Written exercise: Copy each of the following lines verbatim, in the same order, with no changes.

Records for the task:
----

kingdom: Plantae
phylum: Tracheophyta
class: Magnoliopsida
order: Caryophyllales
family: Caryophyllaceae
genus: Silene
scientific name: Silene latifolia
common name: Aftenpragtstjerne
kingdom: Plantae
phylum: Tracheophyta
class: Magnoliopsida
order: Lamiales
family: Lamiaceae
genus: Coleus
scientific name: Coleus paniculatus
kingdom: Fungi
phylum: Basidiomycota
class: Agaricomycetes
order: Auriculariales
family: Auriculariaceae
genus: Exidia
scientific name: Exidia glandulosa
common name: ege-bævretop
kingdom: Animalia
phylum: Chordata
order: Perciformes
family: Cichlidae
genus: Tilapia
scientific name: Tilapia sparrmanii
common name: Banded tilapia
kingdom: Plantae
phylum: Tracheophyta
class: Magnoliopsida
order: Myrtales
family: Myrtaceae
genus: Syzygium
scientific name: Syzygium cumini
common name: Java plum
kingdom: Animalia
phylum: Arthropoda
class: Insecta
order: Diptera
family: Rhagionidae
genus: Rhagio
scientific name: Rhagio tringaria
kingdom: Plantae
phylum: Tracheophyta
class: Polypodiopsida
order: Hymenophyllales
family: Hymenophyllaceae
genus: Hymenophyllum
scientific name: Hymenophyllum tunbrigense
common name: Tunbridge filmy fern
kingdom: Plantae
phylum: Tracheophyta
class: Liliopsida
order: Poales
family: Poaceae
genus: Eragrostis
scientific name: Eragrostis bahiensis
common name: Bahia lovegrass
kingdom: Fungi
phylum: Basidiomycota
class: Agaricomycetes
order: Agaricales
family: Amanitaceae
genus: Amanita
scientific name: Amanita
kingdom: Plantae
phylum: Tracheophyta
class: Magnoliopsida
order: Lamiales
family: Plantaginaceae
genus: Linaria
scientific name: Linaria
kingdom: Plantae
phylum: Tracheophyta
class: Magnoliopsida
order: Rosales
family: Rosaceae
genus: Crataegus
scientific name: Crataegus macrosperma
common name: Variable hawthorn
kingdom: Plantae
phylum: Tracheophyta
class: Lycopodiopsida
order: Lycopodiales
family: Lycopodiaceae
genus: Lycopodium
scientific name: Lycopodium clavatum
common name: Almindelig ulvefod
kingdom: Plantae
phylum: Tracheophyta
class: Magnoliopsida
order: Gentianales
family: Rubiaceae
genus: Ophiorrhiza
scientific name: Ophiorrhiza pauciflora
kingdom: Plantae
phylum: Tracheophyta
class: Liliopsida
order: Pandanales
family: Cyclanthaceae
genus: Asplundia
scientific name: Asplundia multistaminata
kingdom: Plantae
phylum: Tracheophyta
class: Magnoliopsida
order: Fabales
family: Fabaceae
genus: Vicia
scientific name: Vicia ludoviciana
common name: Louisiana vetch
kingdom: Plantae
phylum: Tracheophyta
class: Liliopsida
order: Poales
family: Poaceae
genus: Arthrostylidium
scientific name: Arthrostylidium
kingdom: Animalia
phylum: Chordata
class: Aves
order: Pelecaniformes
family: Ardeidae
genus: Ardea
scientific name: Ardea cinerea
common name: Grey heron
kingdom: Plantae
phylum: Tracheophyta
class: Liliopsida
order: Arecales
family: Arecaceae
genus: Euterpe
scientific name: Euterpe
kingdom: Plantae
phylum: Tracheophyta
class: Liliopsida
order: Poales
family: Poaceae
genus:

----

Result for this task:
kingdom: Plantae
phylum: Tracheophyta
class: Magnoliopsida
order: Caryophyllales
family: Caryophyllaceae
genus: Silene
scientific name: Silene latifolia
common name: Aftenpragtstjerne
kingdom: Plantae
phylum: Tracheophyta
class: Magnoliopsida
order: Lamiales
family: Lamiaceae
genus: Coleus
scientific name: Coleus paniculatus
kingdom: Fungi
phylum: Basidiomycota
class: Agaricomycetes
order: Auriculariales
family: Auriculariaceae
genus: Exidia
scientific name: Exidia glandulosa
common name: ege-bævretop
kingdom: Animalia
phylum: Chordata
order: Perciformes
family: Cichlidae
genus: Tilapia
scientific name: Tilapia sparrmanii
common name: Banded tilapia
kingdom: Plantae
phylum: Tracheophyta
class: Magnoliopsida
order: Myrtales
family: Myrtaceae
genus: Syzygium
scientific name: Syzygium cumini
common name: Java plum
kingdom: Animalia
phylum: Arthropoda
class: Insecta
order: Diptera
family: Rhagionidae
genus: Rhagio
scientific name: Rhagio tringaria
kingdom: Plantae
phylum: Tracheophyta
class: Polypodiopsida
order: Hymenophyllales
family: Hymenophyllaceae
genus: Hymenophyllum
scientific name: Hymenophyllum tunbrigense
common name: Tunbridge filmy fern
kingdom: Plantae
phylum: Tracheophyta
class: Liliopsida
order: Poales
family: Poaceae
genus: Eragrostis
scientific name: Eragrostis bahiensis
common name: Bahia lovegrass
kingdom: Fungi
phylum: Basidiomycota
class: Agaricomycetes
order: Agaricales
family: Amanitaceae
genus: Amanita
scientific name: Amanita
kingdom: Plantae
phylum: Tracheophyta
class: Magnoliopsida
order: Lamiales
family: Plantaginaceae
genus: Linaria
scientific name: Linaria
kingdom: Plantae
phylum: Tracheophyta
class: Magnoliopsida
order: Rosales
family: Rosaceae
genus: Crataegus
scientific name: Crataegus macrosperma
common name: Variable hawthorn
kingdom: Plantae
phylum: Tracheophyta
class: Lycopodiopsida
order: Lycopodiales
family: Lycopodiaceae
genus: Lycopodium
scientific name: Lycopodium clavatum
common name: Almindelig ulvefod
kingdom: Plantae
phylum: Tracheophyta
class: Magnoliopsida
order: Gentianales
family: Rubiaceae
genus: Ophiorrhiza
scientific name: Ophiorrhiza pauciflora
kingdom: Plantae
phylum: Tracheophyta
class: Liliopsida
order: Pandanales
family: Cyclanthaceae
genus: Asplundia
scientific name: Asplundia multistaminata
kingdom: Plantae
phylum: Tracheophyta
class: Magnoliopsida
order: Fabales
family: Fabaceae
genus: Vicia
scientific name: Vicia ludoviciana
common name: Louisiana vetch
kingdom: Plantae
phylum: Tracheophyta
class: Liliopsida
order: Poales
family: Poaceae
genus: Arthrostylidium
scientific name: Arthrostylidium
kingdom: Animalia
phylum: Chordata
class: Aves
order: Pelecaniformes
family: Ardeidae
genus: Ardea
scientific name: Ardea cinerea
common name: Grey heron
kingdom: Plantae
phylum: Tracheophyta
class: Liliopsida
order: Arecales
family: Arecaceae
genus: Euterpe
scientific name: Euterpe
kingdom: Plantae
phylum: Tracheophyta
class: Liliopsida
order: Poales
family: Poaceae
genus:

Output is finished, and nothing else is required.